By Lethbridge Herald on December 8, 2017.
Al Beeber
Lethbridge Herald
’Tis the season to be merry — for theoretically most of us in southern Alberta. Christmas can be a time of joy for those who have their health, supportive families, rewarding careers and homes to return to every night.
It’s a season when people become friendlier, kinder and more willing to help the less fortunate in the world. And it’s a season for people to show the festive spirit by lighting up their homes with spectacular displays of colour.
For years in my neighbourhood, I didn’t let anybody outdo me in the lighting department. I strung lights along the fences, through the shrubs, up and down doorway pillars, and through the railings on my deck staircase.
I even climbed up the roof to string them along the edges of the rain gutters to create an even more impressive display. That ritual ended when I got stuck up on the roof once, too afraid to move because of ice on the shingles, my rescue coming only when a neighbour climbed my ladder and threw me an edging tool to chop away enough ice so I could safely negotiate my way to safety instead of taking a quick two-storey shortcut.
A young electrician recently told me about LED light strips that can be installed permanently on roofs and operated via remote control, which seems to me a pretty handy way of showing the Christmas spirit. Apparently, the colours can also be changed so a person could celebrate different occasions throughout the year, like a Toronto Maple Leaf Stanley Cup next spring, or an Edmonton Eskimo Grey Cup next November. Or in about 30 years, a Chicago Bears Super Bowl. I saw a house in Riverstone that looks like it has such LED lights while walking my dogs early last weekend and the effect is absolutely stunning.

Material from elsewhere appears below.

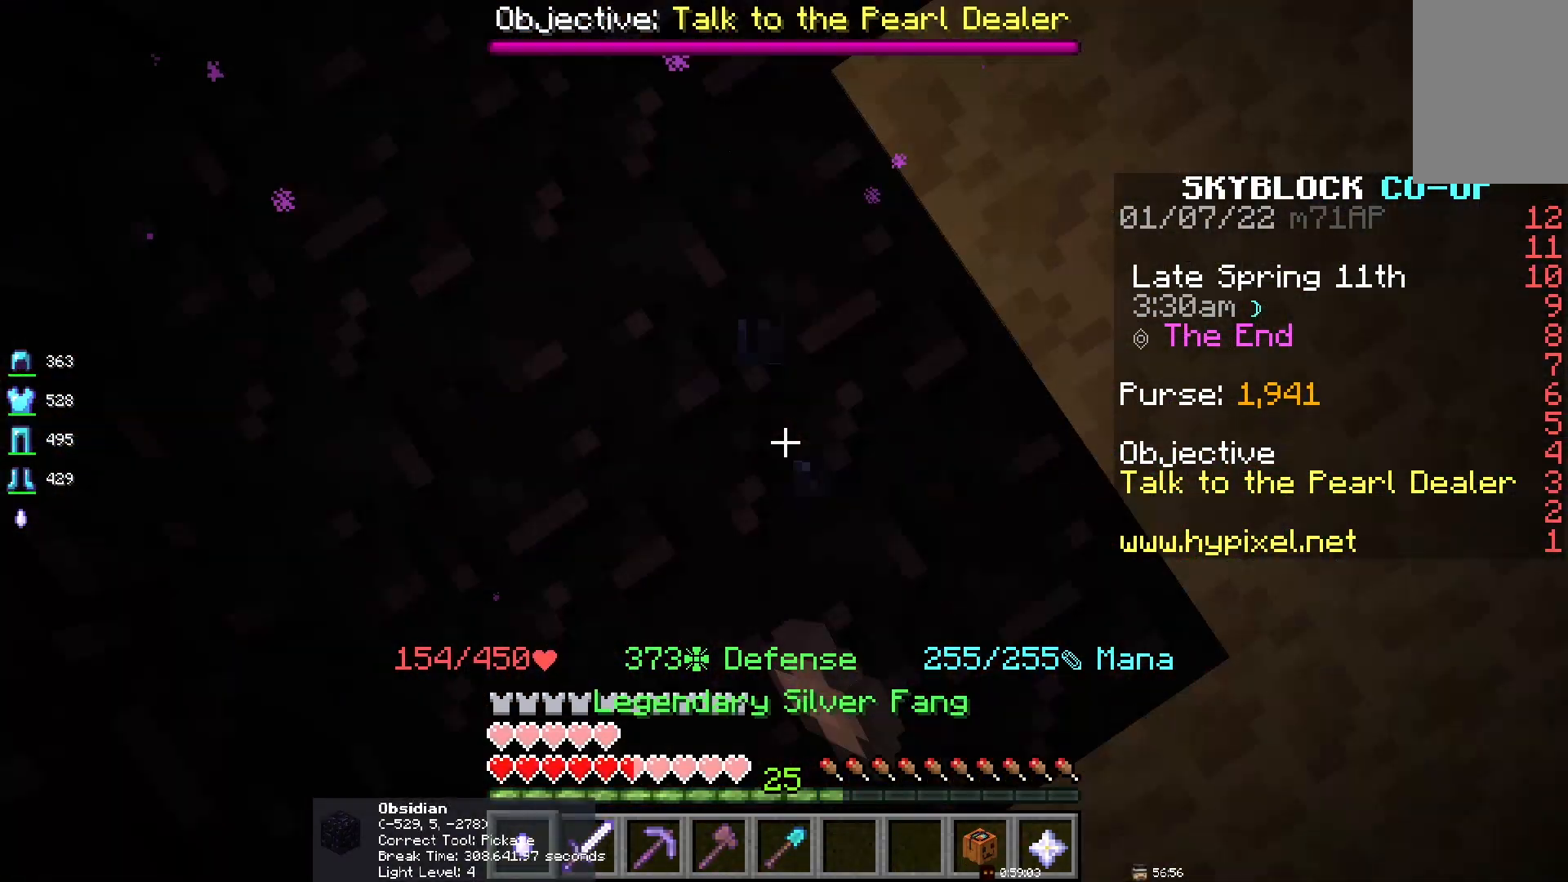
{"keys": [], "mouse": ["left"], "events": []}
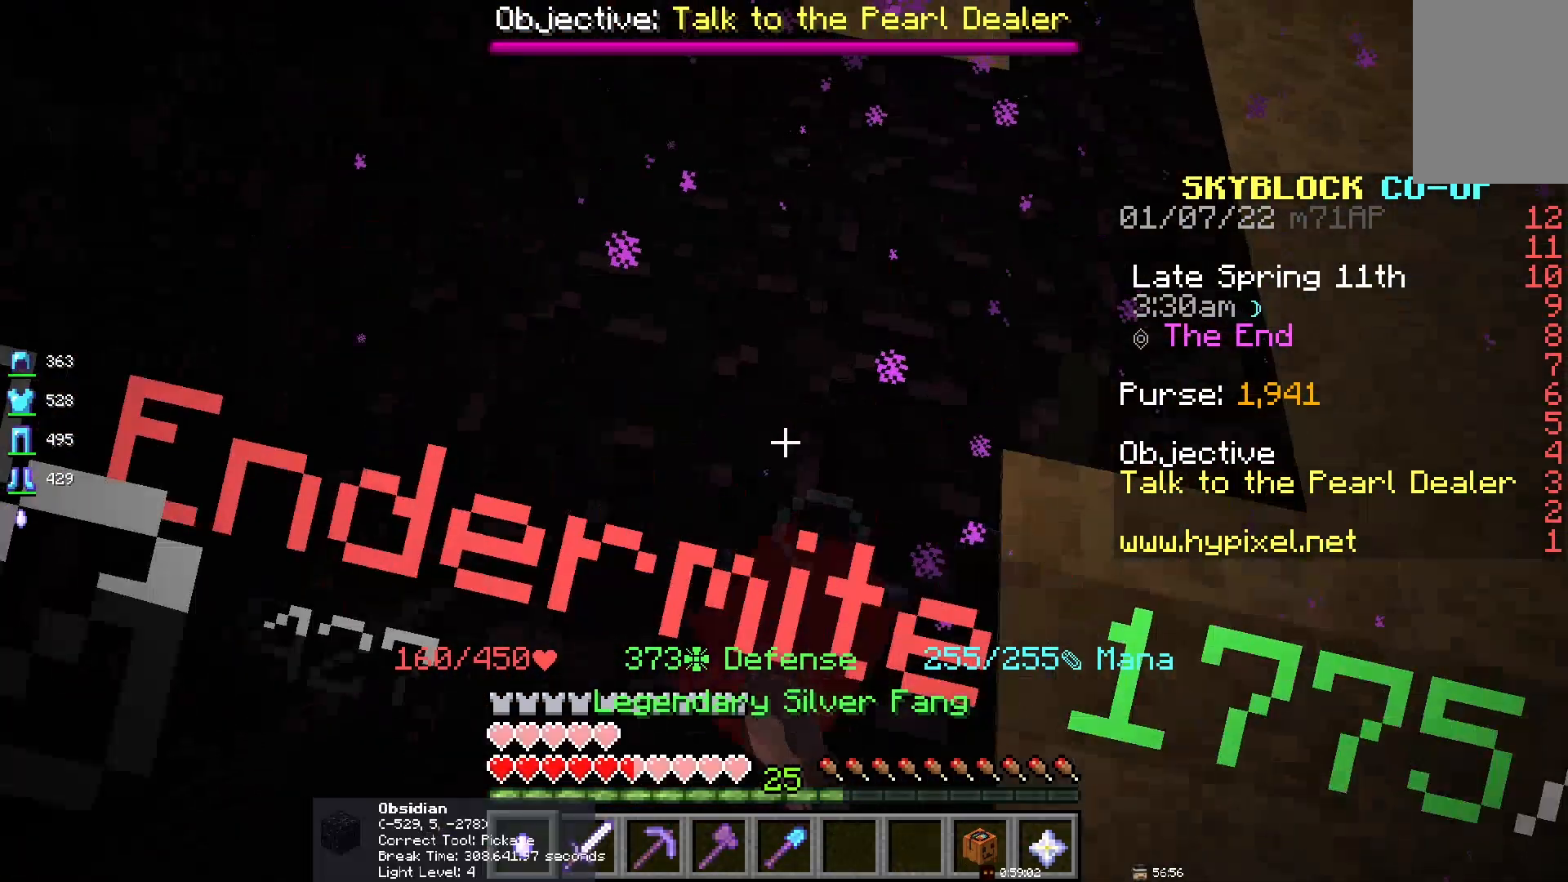
{"keys": ["s"], "mouse": ["left"], "events": [[117, "mouse_left", "up"], [283, "mouse_left", "down"], [350, "s", "down"]]}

So for next year, getting those lights installed will be a priority. In the meantime, after seeing the dazzling displays on my nightly sniff-and-pee sessions (the dogs, not me in case you’re wondering) I’m trying to come up with creative ways of keeping up with the neighbours.
I’ve tried a couple of different things but having a streetlight in front of my house — which along with a German Shepherd, seems to be a pretty good deterrent to car prowlers — definitely presents challenges for creating a truly brilliant Christmas display.
But I’m not giving up. I have become truly inspired while waiting endlessly for the dogs to lift their noses from whatever blade of grass or tire — my labrador loves tires — forever grabs their attention and leg. And I’m determined that by the time Christmas arrives, my house is going to stand up with the best of them.
That means making a few more trips to hardware stores to get the lights I need to make the impression my rose bed did every summer before I dug it up and filled the space with sod last spring.
And being as easily distracted as the dogs sometimes, I’m committing myself to focus where I park so I don’t wander aimlessly through a mall parking lot as happened a couple of years ago one early morning when a young mother with several children in tow yelled at me “I don’t have any change” before running like she’d come across a grizzly toward the safety of Walmart’s doors.
Granted, I hadn’t shaved for two days and was wearing a ratty version of what was known in Northern Ontario as a Kenora dinner jacket after walking the dogs, so I know I didn’t make the greatest impression. But as I told a guy who was also walking toward the store, if I needed spare change I could get a handful from the floor of my truck — if i could only find the bloody thing! Which was parked nowhere near where I was looking.
So as I embark on my quest for Christmas light supremacy, I’m taking photos of my truck where I park it this year and hopefully won’t start shooting just as the same mom with kids walks by lest she think I’m a voyeur or something. I definitely don’t need that kind of drama again.
I don’t know if I’ll prevail in my pursuit for neighbourhood domination but my electricity bill will definitely prove I tried.